■ TASKS ■
A – In the article on Pakistan's deportation of Afghan migrants, on what date is the operation to detain and deport undocumented migrants set to begin?
B – Turn the paragraph beginning "Pakistan's deadline for Afghan refugees" in the article on Pakistan's deportation of Afghan migrants into a short bulleted list that keeps its main facts.

Segment Start: TEXT UNDER STUDY

The Plight of Asylum Seekers and Pakistan’s Inflexibility: All Visa-less Migrants to Face Deportation

Pakistan’s deadline for Afghan refugees expires today. The country’s Ministry of Interior has announced that the operation to detain and deport over one million migrants lacking proper residency documents will commence from November 1 of this year. The Interior Minister emphasized that the identification process for these individuals is complete, and the police will carry out their arrests across all regions of Pakistan. He stated that there would be no compromise for immigrants without visas. Afghan migrants in Pakistan claim that, even with visas, they face extensive challenges. They report that, in addition to forced deportations, the country’s police engage in extortion, humiliation, and torture. On the other hand, the United Nations, expressing concerns, has called for a halt to this process, warning that those expelled are at serious risk of human rights violations, including arbitrary arrests, torture, and other inhumane treatment by the Taliban.

Segment End: TEXT UNDER STUDY
Segment Start: DATA RECORDS

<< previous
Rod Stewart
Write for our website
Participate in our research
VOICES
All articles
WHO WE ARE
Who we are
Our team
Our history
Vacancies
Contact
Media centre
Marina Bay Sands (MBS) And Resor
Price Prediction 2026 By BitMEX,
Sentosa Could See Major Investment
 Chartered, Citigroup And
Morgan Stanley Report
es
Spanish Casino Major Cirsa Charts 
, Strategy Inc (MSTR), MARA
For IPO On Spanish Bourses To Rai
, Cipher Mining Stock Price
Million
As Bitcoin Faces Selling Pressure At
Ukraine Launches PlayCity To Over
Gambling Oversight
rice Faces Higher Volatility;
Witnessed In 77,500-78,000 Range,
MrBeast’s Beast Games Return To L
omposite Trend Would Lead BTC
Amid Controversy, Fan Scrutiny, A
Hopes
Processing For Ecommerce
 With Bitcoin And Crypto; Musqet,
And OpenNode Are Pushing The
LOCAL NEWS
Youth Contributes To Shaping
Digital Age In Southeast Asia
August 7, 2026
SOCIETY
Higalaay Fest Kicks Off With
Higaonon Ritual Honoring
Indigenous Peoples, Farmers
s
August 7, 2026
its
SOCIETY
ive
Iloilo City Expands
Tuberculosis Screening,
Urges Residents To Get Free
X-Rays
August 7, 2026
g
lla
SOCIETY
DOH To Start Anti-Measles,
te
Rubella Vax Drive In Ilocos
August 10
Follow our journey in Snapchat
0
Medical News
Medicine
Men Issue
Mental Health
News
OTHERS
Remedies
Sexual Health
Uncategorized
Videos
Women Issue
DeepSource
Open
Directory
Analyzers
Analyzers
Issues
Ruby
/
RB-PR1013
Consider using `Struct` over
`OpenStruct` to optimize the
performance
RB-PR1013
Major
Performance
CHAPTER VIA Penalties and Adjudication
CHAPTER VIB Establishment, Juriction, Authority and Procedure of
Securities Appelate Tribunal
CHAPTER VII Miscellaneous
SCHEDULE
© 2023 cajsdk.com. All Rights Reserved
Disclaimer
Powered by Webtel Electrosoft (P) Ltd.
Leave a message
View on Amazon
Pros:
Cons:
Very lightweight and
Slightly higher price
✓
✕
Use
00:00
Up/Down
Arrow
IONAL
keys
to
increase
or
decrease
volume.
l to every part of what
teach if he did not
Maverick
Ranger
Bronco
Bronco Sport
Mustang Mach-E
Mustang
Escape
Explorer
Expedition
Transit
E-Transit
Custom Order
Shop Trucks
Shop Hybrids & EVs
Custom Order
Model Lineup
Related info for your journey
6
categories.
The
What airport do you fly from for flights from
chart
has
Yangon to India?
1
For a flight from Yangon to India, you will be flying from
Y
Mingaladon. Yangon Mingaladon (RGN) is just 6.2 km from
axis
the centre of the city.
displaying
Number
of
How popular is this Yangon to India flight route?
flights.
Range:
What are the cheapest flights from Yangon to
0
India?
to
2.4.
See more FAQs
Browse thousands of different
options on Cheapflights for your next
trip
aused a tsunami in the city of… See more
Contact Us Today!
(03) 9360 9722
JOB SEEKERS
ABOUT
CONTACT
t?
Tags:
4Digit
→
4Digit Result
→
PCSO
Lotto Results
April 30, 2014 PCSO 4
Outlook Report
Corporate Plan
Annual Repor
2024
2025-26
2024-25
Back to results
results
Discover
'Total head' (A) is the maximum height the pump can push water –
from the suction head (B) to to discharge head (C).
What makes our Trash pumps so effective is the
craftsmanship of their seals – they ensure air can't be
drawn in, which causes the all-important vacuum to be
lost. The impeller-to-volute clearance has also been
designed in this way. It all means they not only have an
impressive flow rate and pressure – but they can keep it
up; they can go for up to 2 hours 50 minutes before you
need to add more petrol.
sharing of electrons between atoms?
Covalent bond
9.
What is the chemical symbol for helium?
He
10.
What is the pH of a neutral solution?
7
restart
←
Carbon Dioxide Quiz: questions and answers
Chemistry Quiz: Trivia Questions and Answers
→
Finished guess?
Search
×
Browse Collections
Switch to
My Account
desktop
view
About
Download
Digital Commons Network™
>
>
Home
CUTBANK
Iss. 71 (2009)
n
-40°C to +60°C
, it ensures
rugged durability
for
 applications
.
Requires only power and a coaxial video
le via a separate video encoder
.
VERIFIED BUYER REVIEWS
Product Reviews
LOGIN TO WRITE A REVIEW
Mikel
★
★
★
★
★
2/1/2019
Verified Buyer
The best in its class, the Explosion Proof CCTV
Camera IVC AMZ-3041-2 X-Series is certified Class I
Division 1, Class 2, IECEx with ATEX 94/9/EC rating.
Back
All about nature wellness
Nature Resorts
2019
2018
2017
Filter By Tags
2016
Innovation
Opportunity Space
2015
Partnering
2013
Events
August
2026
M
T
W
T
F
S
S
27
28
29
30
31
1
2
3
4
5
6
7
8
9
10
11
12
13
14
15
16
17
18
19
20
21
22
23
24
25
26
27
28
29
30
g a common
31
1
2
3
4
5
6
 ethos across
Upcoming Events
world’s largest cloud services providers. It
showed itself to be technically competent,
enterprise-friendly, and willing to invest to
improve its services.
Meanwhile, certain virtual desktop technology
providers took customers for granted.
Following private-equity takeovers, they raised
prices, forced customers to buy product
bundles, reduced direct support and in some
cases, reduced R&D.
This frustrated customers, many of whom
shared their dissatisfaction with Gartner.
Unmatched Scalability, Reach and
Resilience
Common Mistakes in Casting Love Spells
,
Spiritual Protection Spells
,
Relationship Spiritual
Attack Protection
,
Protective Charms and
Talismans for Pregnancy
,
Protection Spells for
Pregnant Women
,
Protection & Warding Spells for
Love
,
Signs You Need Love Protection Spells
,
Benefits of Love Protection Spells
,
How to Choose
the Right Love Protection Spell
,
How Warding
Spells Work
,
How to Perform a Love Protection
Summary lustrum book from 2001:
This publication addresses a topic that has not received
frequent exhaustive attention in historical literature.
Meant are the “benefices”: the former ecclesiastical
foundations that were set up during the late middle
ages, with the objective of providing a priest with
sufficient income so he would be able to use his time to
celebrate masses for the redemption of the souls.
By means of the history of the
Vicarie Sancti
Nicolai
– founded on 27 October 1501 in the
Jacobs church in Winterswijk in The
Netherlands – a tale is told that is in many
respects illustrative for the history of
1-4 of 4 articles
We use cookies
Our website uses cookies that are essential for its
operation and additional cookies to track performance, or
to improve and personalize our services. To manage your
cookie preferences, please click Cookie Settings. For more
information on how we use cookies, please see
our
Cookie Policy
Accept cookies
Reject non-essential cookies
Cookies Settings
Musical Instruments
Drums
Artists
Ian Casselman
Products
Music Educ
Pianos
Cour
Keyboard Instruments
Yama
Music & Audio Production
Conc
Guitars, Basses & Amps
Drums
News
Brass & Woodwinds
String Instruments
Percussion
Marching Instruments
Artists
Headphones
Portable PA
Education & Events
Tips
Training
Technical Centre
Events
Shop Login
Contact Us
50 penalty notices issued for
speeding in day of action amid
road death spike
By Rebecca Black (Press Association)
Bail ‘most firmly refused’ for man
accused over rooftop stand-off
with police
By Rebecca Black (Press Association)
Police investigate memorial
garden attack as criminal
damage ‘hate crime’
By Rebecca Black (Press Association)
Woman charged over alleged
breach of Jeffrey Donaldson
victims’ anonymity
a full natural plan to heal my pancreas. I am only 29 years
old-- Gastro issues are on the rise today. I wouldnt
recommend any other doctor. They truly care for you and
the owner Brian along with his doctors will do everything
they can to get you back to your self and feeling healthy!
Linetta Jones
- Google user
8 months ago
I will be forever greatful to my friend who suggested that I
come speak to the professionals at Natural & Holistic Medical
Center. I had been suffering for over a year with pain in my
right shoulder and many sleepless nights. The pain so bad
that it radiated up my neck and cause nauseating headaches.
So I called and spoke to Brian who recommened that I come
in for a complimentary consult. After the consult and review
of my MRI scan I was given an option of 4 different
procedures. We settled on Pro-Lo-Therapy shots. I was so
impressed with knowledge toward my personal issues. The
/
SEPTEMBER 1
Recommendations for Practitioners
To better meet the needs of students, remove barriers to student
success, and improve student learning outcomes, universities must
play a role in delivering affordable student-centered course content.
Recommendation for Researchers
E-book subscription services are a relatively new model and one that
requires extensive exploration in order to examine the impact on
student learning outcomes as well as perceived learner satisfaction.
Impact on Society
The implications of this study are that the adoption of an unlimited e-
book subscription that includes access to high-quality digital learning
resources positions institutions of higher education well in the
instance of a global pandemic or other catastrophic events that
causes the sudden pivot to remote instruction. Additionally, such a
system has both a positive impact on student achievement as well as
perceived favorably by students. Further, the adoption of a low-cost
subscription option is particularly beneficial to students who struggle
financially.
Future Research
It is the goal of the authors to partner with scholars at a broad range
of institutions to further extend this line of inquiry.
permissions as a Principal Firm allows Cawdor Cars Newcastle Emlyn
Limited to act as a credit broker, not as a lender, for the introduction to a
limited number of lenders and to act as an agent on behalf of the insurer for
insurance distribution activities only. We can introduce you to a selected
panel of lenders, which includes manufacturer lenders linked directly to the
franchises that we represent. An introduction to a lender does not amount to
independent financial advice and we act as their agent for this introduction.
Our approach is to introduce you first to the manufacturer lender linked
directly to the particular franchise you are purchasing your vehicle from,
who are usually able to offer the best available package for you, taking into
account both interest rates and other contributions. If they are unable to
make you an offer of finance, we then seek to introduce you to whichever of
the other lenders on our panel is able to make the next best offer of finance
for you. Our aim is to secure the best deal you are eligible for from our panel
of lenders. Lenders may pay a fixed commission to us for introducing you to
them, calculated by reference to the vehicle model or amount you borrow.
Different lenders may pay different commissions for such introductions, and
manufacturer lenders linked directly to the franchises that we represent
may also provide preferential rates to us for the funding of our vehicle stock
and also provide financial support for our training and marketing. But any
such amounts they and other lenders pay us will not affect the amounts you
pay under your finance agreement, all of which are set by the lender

Segment End: DATA RECORDS

■ SET OF ANSWERS ■
A – November 1

B –
- Pakistan's deadline for Afghan refugees expires today.
- The Ministry of Interior says the operation to detain and deport over one million migrants without proper residency documents will start November 1.
- The Interior Minister says identification is complete, police will make arrests across all regions, and there will be no compromise for immigrants without visas.
- Afghan migrants say they face extensive challenges even with visas, including forced deportations and police extortion, humiliation, and torture.
- The United Nations has called for a halt, warning that those expelled face serious risk of human rights violations by the Taliban, including arbitrary arrests, torture, and other inhumane treatment.